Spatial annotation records
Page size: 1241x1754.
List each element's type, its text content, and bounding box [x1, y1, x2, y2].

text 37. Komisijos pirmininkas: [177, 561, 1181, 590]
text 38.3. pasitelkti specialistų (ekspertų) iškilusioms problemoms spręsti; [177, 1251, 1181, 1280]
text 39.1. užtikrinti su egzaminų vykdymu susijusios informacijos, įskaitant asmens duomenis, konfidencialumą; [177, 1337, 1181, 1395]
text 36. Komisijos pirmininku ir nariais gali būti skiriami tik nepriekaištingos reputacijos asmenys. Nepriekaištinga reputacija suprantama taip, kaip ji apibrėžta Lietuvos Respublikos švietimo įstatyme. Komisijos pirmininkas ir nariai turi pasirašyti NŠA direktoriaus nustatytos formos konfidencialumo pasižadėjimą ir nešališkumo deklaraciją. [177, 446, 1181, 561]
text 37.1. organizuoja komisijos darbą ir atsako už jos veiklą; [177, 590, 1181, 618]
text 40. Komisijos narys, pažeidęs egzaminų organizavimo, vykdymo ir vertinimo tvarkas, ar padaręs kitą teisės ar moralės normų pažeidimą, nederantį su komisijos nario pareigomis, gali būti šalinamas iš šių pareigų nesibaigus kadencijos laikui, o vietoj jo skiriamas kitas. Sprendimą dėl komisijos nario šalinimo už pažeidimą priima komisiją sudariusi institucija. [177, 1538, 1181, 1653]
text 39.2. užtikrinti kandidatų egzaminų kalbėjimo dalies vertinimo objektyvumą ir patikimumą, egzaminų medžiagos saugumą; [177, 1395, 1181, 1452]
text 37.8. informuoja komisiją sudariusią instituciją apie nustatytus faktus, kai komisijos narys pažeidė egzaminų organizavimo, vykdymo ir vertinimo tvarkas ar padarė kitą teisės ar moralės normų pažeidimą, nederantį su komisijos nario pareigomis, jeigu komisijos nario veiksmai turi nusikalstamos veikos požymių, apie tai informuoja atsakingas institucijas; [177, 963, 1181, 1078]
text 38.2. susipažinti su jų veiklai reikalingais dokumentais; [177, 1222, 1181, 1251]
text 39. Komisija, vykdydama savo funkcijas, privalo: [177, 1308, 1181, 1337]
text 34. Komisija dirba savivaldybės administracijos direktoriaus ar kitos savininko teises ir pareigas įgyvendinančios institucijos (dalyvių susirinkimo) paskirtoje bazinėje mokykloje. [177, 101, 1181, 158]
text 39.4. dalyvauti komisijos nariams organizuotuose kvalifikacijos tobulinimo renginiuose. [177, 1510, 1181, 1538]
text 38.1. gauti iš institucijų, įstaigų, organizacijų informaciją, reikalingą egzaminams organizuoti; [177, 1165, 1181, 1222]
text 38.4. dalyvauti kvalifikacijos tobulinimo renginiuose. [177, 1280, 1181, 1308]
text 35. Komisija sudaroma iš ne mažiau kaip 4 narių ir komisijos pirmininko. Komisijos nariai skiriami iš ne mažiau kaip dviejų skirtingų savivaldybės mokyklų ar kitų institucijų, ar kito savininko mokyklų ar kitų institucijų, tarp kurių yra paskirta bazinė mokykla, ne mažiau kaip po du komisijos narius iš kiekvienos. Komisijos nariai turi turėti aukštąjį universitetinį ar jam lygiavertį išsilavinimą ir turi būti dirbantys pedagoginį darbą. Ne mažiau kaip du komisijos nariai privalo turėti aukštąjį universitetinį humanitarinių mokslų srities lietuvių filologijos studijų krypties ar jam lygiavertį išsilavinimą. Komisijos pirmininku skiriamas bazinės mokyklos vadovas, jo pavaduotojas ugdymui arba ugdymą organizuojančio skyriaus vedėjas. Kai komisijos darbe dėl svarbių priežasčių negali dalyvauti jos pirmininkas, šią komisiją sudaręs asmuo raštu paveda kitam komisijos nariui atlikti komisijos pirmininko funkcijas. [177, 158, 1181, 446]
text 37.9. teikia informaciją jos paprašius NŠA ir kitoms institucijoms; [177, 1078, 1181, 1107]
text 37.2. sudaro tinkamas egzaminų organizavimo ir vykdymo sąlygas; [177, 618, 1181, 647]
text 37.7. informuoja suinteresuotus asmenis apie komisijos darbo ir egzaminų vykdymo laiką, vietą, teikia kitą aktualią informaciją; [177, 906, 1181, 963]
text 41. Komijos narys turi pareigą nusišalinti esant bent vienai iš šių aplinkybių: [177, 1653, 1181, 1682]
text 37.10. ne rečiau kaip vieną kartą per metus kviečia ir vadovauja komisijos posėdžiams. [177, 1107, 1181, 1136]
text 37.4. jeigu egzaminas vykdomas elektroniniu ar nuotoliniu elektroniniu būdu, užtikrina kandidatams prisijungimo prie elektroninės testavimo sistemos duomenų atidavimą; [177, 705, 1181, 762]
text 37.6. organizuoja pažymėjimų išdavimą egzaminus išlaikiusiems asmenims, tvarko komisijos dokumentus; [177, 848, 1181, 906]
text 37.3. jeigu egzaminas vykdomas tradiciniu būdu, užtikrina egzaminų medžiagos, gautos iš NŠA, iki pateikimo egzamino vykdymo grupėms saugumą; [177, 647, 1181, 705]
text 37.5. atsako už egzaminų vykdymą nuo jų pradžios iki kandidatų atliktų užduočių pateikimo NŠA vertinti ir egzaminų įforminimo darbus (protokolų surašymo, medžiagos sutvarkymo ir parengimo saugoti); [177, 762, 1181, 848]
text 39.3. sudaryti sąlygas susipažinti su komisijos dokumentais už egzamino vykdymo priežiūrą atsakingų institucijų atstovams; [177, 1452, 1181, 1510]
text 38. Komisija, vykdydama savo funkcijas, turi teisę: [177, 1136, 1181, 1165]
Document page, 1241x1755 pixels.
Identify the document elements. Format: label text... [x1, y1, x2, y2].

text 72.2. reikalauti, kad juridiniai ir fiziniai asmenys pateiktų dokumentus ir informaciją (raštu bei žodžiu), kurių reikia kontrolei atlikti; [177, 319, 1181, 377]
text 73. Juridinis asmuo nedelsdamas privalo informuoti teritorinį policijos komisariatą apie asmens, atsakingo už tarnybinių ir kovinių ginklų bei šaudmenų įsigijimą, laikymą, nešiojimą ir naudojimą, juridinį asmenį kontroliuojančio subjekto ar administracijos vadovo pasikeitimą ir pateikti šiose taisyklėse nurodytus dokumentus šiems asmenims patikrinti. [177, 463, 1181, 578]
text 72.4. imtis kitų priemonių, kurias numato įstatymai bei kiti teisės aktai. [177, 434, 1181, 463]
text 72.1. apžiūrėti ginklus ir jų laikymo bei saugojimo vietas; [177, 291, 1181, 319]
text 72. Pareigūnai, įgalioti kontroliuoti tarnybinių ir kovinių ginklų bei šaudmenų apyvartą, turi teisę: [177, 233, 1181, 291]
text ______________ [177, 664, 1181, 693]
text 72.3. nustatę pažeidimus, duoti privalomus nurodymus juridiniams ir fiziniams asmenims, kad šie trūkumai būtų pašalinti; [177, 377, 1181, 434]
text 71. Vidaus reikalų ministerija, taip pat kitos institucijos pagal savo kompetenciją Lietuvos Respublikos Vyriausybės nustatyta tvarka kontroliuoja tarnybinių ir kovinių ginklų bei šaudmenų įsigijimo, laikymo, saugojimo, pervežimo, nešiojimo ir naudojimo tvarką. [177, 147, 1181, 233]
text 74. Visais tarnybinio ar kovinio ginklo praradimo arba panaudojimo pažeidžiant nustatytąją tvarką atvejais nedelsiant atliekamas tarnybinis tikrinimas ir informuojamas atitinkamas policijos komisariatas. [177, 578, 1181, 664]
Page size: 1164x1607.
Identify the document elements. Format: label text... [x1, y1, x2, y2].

§ **Required task**: List every line of the material that contains the string "dokumentais". Matches must have the same capitalization.

§ **Completed exercise**:
text 38.2. susipažinti su jų veiklai reikalingais dokumentais; [177, 1222, 1181, 1251]
text 39.3. sudaryti sąlygas susipažinti su komisijos dokumentais už egzamino vykdymo priežiūrą atsakingų institucijų atstovams; [177, 1452, 1181, 1510]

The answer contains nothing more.